Будущий министр финансов Третьего рейха граф Людвиг Шверин фон Крозиг так оценил ораторское искусство Гитлера: «Нельзя было не выразить восхищение качествами, позволяющими этому человеку искусно руководить всеми дискуссиями, – его безупречной памятью, дающей возможность с точностью отвечать на любые вопросы; ясностью его ума, благодаря которому он смог свести самый сложный вопрос к простой – иногда даже слишком простой – формуле; искусством делать выводы и, наконец, умением подойти к хорошо известной проблеме с новой точки зрения».

Историк К. А. фон Мюллер пишет, как он заметил группу, «зачарованно слушающую человека, стоящего в центре. У него был необычайно резкий голос, и он обращался к ним с нарастающей страстностью. У меня было странное ощущение, что слушателей волновало то, что он говорил, и в свою очередь именно это волнение подстегивало его речь. Я увидел бледное худое лицо, окаймленное штатской челкой, короткие усики и поразительно большие, фанатично холодные бледно-голубые глаза». Когда же Мюллер указал на него своему школьному другу капитану Майру, тот заметил: «А, это Гитлер из полка Листа».

Капитан Майр быстро распознал пропагандистские способности капрала Гитлера. В июле 1919 года отдел Карла Майра составил для баварского военного министерства список «контактов» в различных воинских частях. В этом конфиденциальном документе также значился Адольф Гитлер. Майр считал Гитлера прекрасно подготовленным к любому бою на идеологическом фронте. Постепенно капрал сделался просто незаменимым, и капитан оставил свой командный тон, обращаясь теперь к нему в письмах с вежливой формулой: «Уважаемый господин Гитлер!» Выдвиженец Майра стал часто бывать в военном министерстве и считался «политическим сотрудником» отдела. Однажды в лагере Лехфельд возникла опасность солдатского бунта, офицеры теряли контроль над ситуацией. Туда сразу направился Гитлер и восстановил порядок.

23 августа 1919 г. другой «контактный человек», Лоренц Франк, докладывал по инстанции: «Гитлер как личность просто рожден для демагогии, необычайно притягательной манерой держаться и своим фанатизмом он без труда заставил митингующих прислушаться к себе».

Выступая перед немецкими солдатами, вернувшимися из плена и считающими себя обманутыми во всем, Гитлер безудержно обличал «версальский позор» и пагубность интернационализма – все это растолковывалось и обосновывалось закулисными махинациями некоего «всемирного еврейско-марксистского заговора».

Отчеты о работе Гитлера в Лехфельде подтверждают: он действительно обладал ораторским даром и мог без труда увлечь аудиторию.

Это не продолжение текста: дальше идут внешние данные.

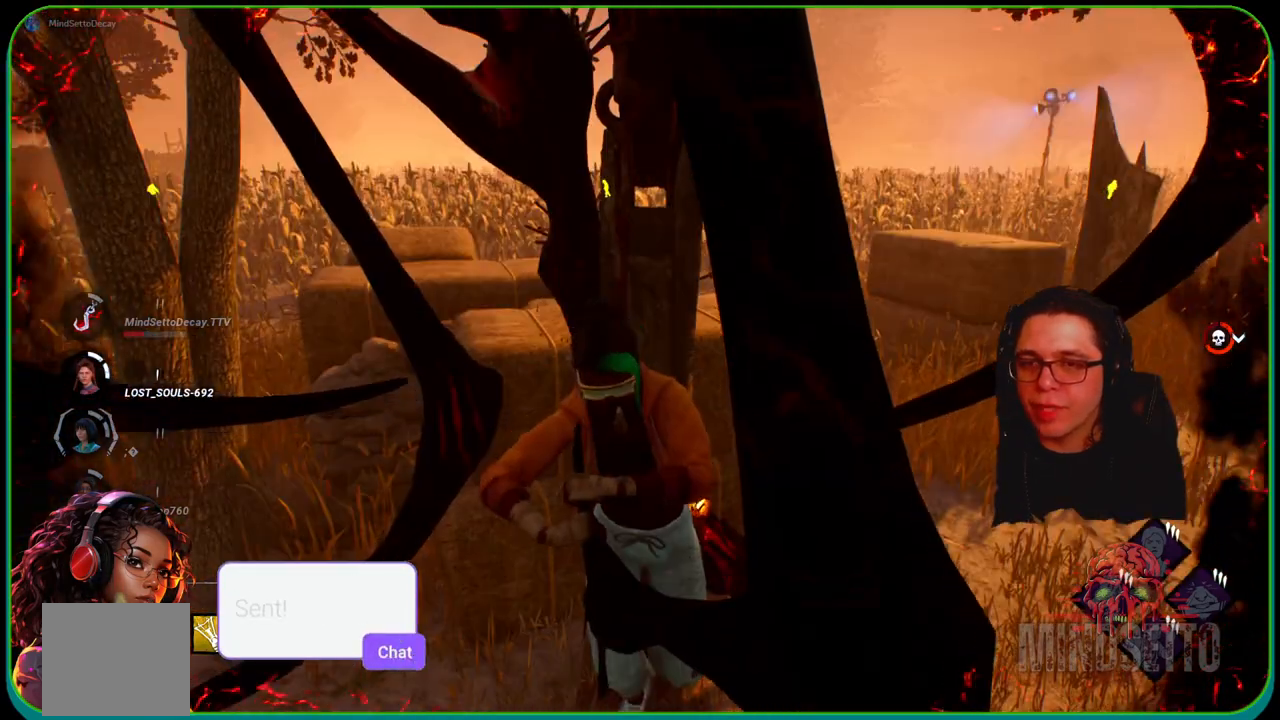
{"buttons": [], "left_stick": "right", "right_stick": "center", "events": []}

Сам Гитлер пишет об этом, не скрывая своей радости: «Из меня вышел оратор. Я испытал настоящее счастье. Теперь исполнилась моя мечта, я мог делать полезное дело, и где же – в армии! Мне, безусловно, удалось вернуть моему народу и моей родине сотни и тысячи слушателей моих. Я пропитал свой полк национальным духом, и именно на этих путях мы восстановили воинскую дисциплину». В дальнейшем он напишет: «Я иду по пути, указанному провидением, с уверенностью лунатика». А на митинге в Карлсруэ безапелляционно заявит: «Я преисполнен заботы о своем народе и руководствуюсь необходимостью защитить его честь, с тем чтобы вернуть ему достойное положение в мире. И если из-за моих действий мой народ будет испытывать печаль и страдания, я буду просить Всевышнего наказать меня» (Толанд Дж. Адольф Гитлер).

Другим достойным внимания фактом является то, что именно во время своего пребывания в Лехфельде Гитлер впервые начинает нападать на евреев. Комендант лагеря в Лехфельде писал в управление округом: «А теперь о том, что касается прекрасной, ясной и темпераментной лекции капрала Гитлера о капитализме, который в этой связи коснулся еврейского вопроса. Несмотря на то, что еврейская проблема была представлена Гитлером очень хорошо и он особо подчеркнул германскую позицию, все же такого рода дискуссии легко могут дать евреям повод навесить на эти лекции ярлык антисемитской пропаганды» (Дж. Фрекем).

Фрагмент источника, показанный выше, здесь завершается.